I have a job people!!!!!! yes, breathe in the success! Haha! It is working at the Department of Human Services in the Mainecare department regarding prior authorization. I work along side a handful of nurses and I am on the administrative end helping with claims. I am still in such a HUGE learning stage but I am liking it so far which is great. OH and my desk is 2x as big as the one I had at Bank of America and tomorrow at work I will be decorating it. I am such a girl, it is sad! What is weird though is that I started Monday and I haven't worked Weds-Today and I actually will be starting next Monday. The people who are needing to train me havent been in and now there is a second girl entering the department and I was told that it would be easier to train us together, hence us starting together next Monday. Blah. That sucks but whatev.
aww.. I just saw a commercial and it has amazing dancing and I wish I stuck with dancing :( grr. I am still striving to find my passion in life and I am searching and still am coming up empty handed.
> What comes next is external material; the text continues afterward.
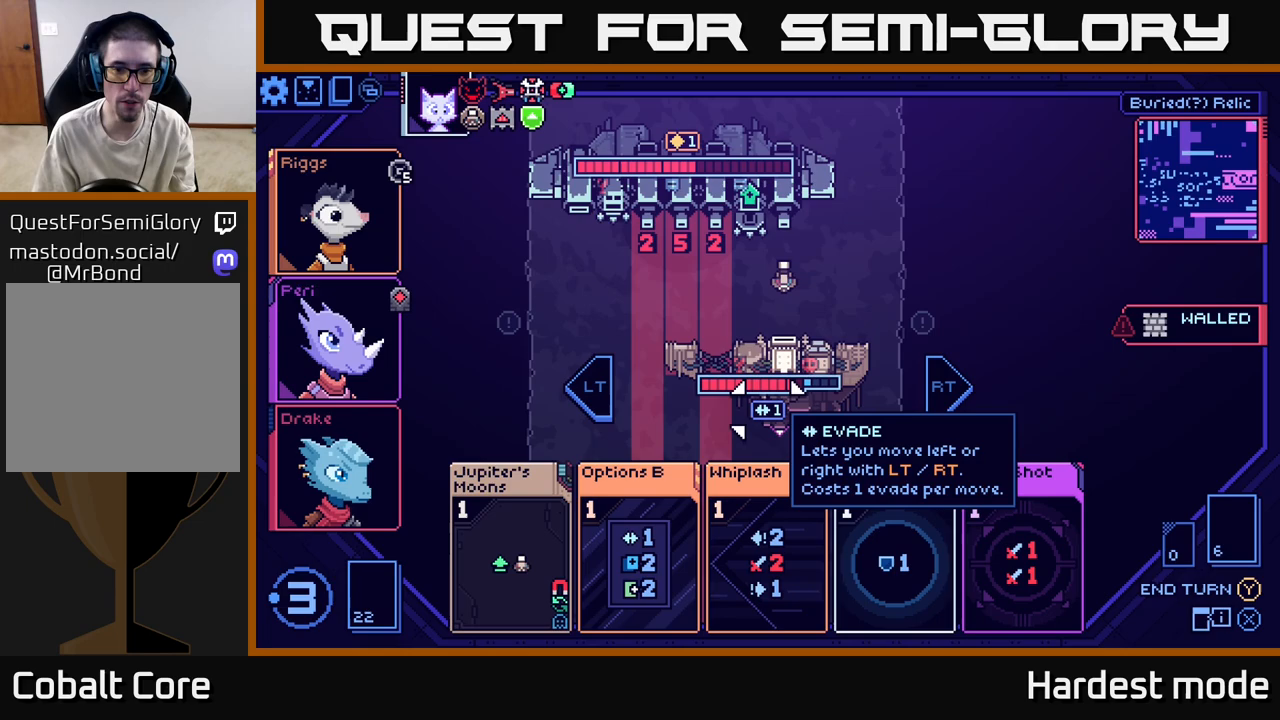
{"buttons": [], "left_stick": "left", "right_stick": "center", "events": [[150, "left_stick", "right"], [350, "left_stick", "center"], [417, "left_stick", "left"]]}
I know that my passion is in raising a family, but first, Rick and I need to get married, and then get started. ::sigh:: I dont know. I feel like my arms are up in the air and I am just screaming saying.. HELP ME FIGURE SHIT OUT! AH!! I still am unsure but I need to go with the steps of life and *hopefully* things fall into place.
And.....
that's about it for now. Please though, give the last lecture a shot, you won't regret it.